What to produce: Print every record below exactly as written.

Saved entries:
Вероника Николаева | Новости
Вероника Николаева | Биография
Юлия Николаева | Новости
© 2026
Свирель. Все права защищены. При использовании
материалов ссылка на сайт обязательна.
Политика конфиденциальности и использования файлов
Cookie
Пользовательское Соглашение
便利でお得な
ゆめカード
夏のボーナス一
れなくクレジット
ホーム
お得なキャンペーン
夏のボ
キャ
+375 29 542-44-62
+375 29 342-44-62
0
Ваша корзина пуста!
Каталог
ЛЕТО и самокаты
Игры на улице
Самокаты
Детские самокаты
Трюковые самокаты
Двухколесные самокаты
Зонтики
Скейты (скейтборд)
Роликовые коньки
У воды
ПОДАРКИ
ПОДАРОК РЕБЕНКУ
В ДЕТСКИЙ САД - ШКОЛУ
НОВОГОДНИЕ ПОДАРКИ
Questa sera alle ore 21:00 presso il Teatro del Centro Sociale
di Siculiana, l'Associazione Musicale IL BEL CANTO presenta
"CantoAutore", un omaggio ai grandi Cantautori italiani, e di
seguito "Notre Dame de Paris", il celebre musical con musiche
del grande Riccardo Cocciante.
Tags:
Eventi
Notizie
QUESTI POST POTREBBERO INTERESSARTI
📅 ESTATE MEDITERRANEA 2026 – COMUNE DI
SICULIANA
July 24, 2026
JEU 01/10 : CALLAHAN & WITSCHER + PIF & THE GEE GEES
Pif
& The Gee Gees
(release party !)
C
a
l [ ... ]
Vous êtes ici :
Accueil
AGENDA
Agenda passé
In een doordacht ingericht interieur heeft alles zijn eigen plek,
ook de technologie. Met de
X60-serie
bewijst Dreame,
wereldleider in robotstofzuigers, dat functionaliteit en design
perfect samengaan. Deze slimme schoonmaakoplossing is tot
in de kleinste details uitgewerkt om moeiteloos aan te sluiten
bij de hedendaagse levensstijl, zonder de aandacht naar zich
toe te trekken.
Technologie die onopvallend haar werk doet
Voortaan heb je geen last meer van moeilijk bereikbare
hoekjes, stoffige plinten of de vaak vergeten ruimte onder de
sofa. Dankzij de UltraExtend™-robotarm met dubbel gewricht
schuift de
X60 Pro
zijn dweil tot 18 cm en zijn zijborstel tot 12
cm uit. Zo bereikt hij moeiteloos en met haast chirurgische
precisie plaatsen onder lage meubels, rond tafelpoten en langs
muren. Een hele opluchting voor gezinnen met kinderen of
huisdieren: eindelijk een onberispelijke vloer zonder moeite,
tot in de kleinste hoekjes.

The answer:
Вероника Николаева | Новости
Вероника Николаева | Биография
Юлия Николаева | Новости
© 2026
Свирель. Все права защищены. При использовании
материалов ссылка на сайт обязательна.
Политика конфиденциальности и использования файлов
Cookie
Пользовательское Соглашение
便利でお得な
ゆめカード
夏のボーナス一
れなくクレジット
ホーム
お得なキャンペーン
夏のボ
キャ
+375 29 542-44-62
+375 29 342-44-62
0
Ваша корзина пуста!
Каталог
ЛЕТО и самокаты
Игры на улице
Самокаты
Детские самокаты
Трюковые самокаты
Двухколесные самокаты
Зонтики
Скейты (скейтборд)
Роликовые коньки
У воды
ПОДАРКИ
ПОДАРОК РЕБЕНКУ
В ДЕТСКИЙ САД - ШКОЛУ
НОВОГОДНИЕ ПОДАРКИ
Questa sera alle ore 21:00 presso il Teatro del Centro Sociale
di Siculiana, l'Associazione Musicale IL BEL CANTO presenta
"CantoAutore", un omaggio ai grandi Cantautori italiani, e di
seguito "Notre Dame de Paris", il celebre musical con musiche
del grande Riccardo Cocciante.
Tags:
Eventi
Notizie
QUESTI POST POTREBBERO INTERESSARTI
📅 ESTATE MEDITERRANEA 2026 – COMUNE DI
SICULIANA
July 24, 2026
JEU 01/10 : CALLAHAN & WITSCHER + PIF & THE GEE GEES
Pif
& The Gee Gees
(release party !)
C
a
l [ ... ]
Vous êtes ici :
Accueil
AGENDA
Agenda passé
In een doordacht ingericht interieur heeft alles zijn eigen plek,
ook de technologie. Met de
X60-serie
bewijst Dreame,
wereldleider in robotstofzuigers, dat functionaliteit en design
perfect samengaan. Deze slimme schoonmaakoplossing is tot
in de kleinste details uitgewerkt om moeiteloos aan te sluiten
bij de hedendaagse levensstijl, zonder de aandacht naar zich
toe te trekken.
Technologie die onopvallend haar werk doet
Voortaan heb je geen last meer van moeilijk bereikbare
hoekjes, stoffige plinten of de vaak vergeten ruimte onder de
sofa. Dankzij de UltraExtend™-robotarm met dubbel gewricht
schuift de
X60 Pro
zijn dweil tot 18 cm en zijn zijborstel tot 12
cm uit. Zo bereikt hij moeiteloos en met haast chirurgische
precisie plaatsen onder lage meubels, rond tafelpoten en langs
muren. Een hele opluchting voor gezinnen met kinderen of
huisdieren: eindelijk een onberispelijke vloer zonder moeite,
tot in de kleinste hoekjes.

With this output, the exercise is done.